Mainstream media is stuck between voicing the concerns of the people and amplifying the messages of the populists. That and the addictive nature of web site traffic that populist voices hand to them on a plate make it hard for publishers to resist being a player in the game. Le Pen is Brexit. Le Pen is Trump.

It’s as if a formula has emerged or a kind of perfect storm.

There are indicators that people see through this now. Macron and Mélenchon have both been climbing in recent weeks at astonishing rates. Shares of coverage about Mélenchon actually eclipsed Le Pen for the first time since we began tracking coverage of the candidates.

If the patterns we’re tracking are in fact interrelated with real world events then those trends are too little too late. The volume of both the coverage and the amount of sharing of that coverage by readers supports a win by Le Pen no matter who challenges her in the 2nd round. By these measures Mélenchon is the only one who stands a chance.

The size of United’s PR crisis

The negative response to the latest blunder at the airline is up there with some of the biggest stories of the year. It’s not impossible to fix this, but they’ve got a tremendous hill to climb now.

Late last week I flew United from San Francisco to London. As we got on the plane one of the other passengers gave a box of chocolates to the flight staff as an act of kindness and support for the awful week they’ve had.

The staff seemed to appreciate it. Everyone who works there is truly in the media spotlight. This level of attention is not what members of the United staff who didn’t forcibly remove a passenger asked for.

It may not be totally surprising that it happened. I can imagine what it felt like on that plane that day from many years flying with them. What’s really surprising is the scale of attention this story has achieved.


Nearly 300 stories have been published by the leading news orgs in the US and UK about the incident. Unsurprisingly, our analysis shows sentiment of the coverage is almost exclusively negative.

Source: Kaleida Data, April 2017

Those stories have earned nearly 1M shares on Facebook in aggregate. That’s a lot of unwanted exposure for the company. It surpassed United’s trouble with leggings from the previous week about four times over.

By comparison, coverage of Trump’s Muslim travel ban in early February ultimately earned over 7 million shares. This story isn’t at that level, but it ranks among the biggest this year, so far.

https://twitter.com/Tyler_Bridges/status/851214160042106880

Fox News was first to publish a story that day. One of the passengers who recorded the incident posted the video via Twitter and mentioned @FoxNews, @CNN and local ABC affiliate @WHAS11 to get their attention. It worked. Though being first didn’t seem to give Fox the edge, as several others including CNN and The Huffington Post achieved more total shares for their articles.

### Data section

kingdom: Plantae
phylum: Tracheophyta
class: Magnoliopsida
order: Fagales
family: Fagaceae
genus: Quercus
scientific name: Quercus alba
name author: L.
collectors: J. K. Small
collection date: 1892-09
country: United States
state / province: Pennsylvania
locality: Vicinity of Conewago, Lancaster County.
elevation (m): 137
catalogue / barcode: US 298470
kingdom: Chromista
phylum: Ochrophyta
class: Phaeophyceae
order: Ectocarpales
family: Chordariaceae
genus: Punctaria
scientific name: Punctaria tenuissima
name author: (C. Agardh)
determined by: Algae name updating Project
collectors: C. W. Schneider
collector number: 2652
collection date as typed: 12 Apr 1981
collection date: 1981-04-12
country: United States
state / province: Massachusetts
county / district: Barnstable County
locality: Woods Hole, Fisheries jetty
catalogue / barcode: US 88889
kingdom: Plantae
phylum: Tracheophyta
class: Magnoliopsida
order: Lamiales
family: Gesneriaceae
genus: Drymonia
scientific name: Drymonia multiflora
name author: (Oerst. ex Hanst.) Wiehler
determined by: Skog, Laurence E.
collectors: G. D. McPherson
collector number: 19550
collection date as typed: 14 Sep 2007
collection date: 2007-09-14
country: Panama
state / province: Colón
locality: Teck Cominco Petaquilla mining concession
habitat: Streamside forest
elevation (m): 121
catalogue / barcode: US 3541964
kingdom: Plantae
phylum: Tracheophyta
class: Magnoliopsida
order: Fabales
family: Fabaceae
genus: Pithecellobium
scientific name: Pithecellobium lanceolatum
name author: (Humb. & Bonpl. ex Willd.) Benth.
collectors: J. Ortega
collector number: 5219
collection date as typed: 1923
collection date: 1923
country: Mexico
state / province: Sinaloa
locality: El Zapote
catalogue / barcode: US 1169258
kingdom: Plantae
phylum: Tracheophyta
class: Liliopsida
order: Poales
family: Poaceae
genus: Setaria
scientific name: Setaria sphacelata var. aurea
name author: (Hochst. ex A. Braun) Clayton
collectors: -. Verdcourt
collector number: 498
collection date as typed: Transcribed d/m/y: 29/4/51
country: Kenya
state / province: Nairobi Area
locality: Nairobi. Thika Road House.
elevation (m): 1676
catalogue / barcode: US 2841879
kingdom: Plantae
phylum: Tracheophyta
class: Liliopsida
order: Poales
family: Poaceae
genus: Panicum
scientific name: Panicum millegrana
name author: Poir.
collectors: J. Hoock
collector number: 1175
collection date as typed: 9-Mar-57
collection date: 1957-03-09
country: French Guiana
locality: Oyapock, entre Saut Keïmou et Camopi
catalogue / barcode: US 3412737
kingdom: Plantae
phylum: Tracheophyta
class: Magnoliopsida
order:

### Complete the following
a. Translate this sentence from the piece on news coverage into Spanish: "Those stories have earned nearly 1M shares on Facebook in aggregate."
b. Carry the piece on news coverage forward from its final sentence.

### Outputs for the tasks
a. En conjunto, esas noticias se han compartido casi 1 millón de veces en Facebook.

b.
The biggest story was the Washington Post’s. They promoted it immediately via their Facebook page and within an hour it was getting over 30 shares per minute. After that it rolled on at a steady pace of at least 20 shares per minute for about two days. The article is up to about 65k shares in total now.

Washington Post published about 50 articles on the topic. Fox News has done about 35. CNN and HuffPo have published about 20 each.

Articles about the incident earned about 3.1k shares on average vs a recent average of about 2k shares per article for all articles by all the publishers we track.

It was a big story for everyone except the Daily Mail. They published 30 stories and only earned about 1k shares in total for all that work.

Coverage of United Airlines is shared mostly by young, educated women with left-leaning politics. That demographic may not be the same one trading their stock, but the message is clear — shareholders didn’t like it.


United Airlines posted a comment from CEO Oscar Munoz to their Facebook page a few hours later to soften the blow. Over 100k comments followed, and 140k shares. 90% of the reactions to that post are angry faces.

Suffice to say that didn’t help matters. Maybe it made things worse.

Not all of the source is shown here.